● **Passage shown**:
+ + + + +

Over one hundred and twenty names were attached to the Protest when it first appeared, but the number very soon reached two thousand, including those of Josephine Butler, Harriet Martineau, Florence Nightingale, Mary Carpenter, Mary Priestman, Agnes McLaren, Ursula Bright, Margaret Lucas, all the most prominent women in the Society of Friends, and many others well known in the literary and philanthropic world. A friendly Member of Parliament wrote:“Your manifesto has shaken us very badly in the House of Commons; a leading man in the House remarked to me, ‘We know how to manage any other opposition in the House or in the country, but this is very awkward for us – this revolt of the women. It is quite a new thing; what are we to do with such an opposition as this?’”

Since some have supposed that the opponents of the Acts objected to any measures for the diminution of the special diseases in question – because forsooth! that would involve an interference with God’s method of punishing sin – it may be well to point out that Josephine Butler took a very different line in her first pamphlet on the subject, An Appeal to the People of England, by “an English Mother,” published early in 1870. In this she first goes over the whole ground of objections to the arbitrary and compulsory character of the Acts in a masterly and moving argument; and then proceeds to plead earnestly for a better and humaner way of dealing with the matter, and in the forefront of her proposals she places the provision of the most ample free hospital accommodation, worked on an absolutely voluntary basis, and as far as possible by woman doctors; and she argues from experience that this would be more likely, than any compulsory system, to lead to a decrease of disease, while at the same time affording more hope of moral influences prevailing, and leading to reformed lives, as well as cured bodies.

CHAPTER VII.

+ + + + +

Stored dataset items:
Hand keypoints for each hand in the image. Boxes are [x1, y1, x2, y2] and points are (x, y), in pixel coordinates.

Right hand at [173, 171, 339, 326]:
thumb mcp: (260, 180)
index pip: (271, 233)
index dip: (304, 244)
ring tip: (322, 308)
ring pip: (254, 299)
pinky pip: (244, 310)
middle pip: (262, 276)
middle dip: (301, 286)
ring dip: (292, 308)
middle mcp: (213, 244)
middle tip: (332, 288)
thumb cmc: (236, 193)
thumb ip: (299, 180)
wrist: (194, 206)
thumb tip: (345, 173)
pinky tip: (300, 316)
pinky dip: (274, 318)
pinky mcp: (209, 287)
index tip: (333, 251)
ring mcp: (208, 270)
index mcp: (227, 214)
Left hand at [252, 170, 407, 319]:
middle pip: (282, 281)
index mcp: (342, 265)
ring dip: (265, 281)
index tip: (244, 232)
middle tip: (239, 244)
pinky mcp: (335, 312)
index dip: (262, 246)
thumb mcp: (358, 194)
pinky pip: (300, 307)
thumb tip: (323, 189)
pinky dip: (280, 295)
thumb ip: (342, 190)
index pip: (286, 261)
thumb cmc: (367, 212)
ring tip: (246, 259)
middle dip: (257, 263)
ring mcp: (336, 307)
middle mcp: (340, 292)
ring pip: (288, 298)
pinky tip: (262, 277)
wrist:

+ + + + +

● **To do**:
A. Based on the passage about the women's Protest, decide whether each statement agrees with it: (i) The Protest carried more than one hundred and twenty names when it was first published. (ii) Josephine Butler's first pamphlet on the subject came out late in 1870. (iii) Butler proposed hospitals that patients would be required to attend. Answer yes or no for each and quote the words that settle it.
B. Answer these from the passage about the women's Protest:
(i) What number of names did the Protest soon reach?
(ii) Under what name was An Appeal to the People of England published?
(iii) By whom did Butler want the free hospitals run as far as possible?
C. Resume the passage about the women's Protest, picking up right after the heading "CHAPTER VII."

● **Task-by-task results**:
A.
(i) Yes: "Over one hundred and twenty names were attached to the Protest when it first appeared"
(ii) No: "published early in 1870"
(iii) No: "worked on an absolutely voluntary basis"

B.
(i) Two thousand
(ii) "an English Mother"
(iii) Woman doctors

C.
COLCHESTER ELECTION

Among our first and best helpers in our own town was my cousin, Charles Birrell, a Baptist minister, who had a church in Liverpool. There existed a strong friendship between him and my husband. Mr. Birrell was a gifted man, of a dignified presence, and a beautiful countenance; he was refined and cultivated, and was eloquent in speech. He was elected in 1871 to be President of the Baptist Union, in which he pleaded our cause. He had been ill, but came to our meeting at Liverpool. Early in 1870 I find in my book of scanty records – written at the time for my own use alone – the following: —

Thank God, all doubt is gone! I can never forget Charles Birrell’s prophetic words at our meeting yesterday concerning the future of this work. He rose from his sick bed to speak them, and stood there, a witness for God, pale and ill, but with a holy joy in his whole countenance, seeing God rather than the people around him, and sending us forth to our work with confidence. Then my husband’s benediction! The words of those two – their prayers, their counsels – must never be forgotten. God sent them to us to dispel all lingering doubts or hesitation – kind, pure-hearted, unworldly men, messengers of hope and assurance! And now it is revolt and rebellion, a consecrated rebellion against those in authority who have established this “accursed thing” among us. We are rebels for God’s holy laws. “What have I to do with peace” any more? It is now war to the knife. In a battle of flesh and blood mercy may intervene and life may be spared; but principles know not the name of mercy. In the broad light of day, and under a thousand eyes, we now take up our position. We declare on whose side we fight; we make no compromise; and we are ready to meet all the powers of earth and hell combined.

She addressed many meetings this year besides those mentioned in the last chapter, travelling for the purpose over 3700 miles before the middle of June; and when the North of England Council held its meetings in that month she expressed a wish to resign the Presidency of that body, in order to reserve her strength and energies for her new work (her resignation however did not take effect, as stated on a previous page, until three years later). Her wish to resign is explained in the following speech.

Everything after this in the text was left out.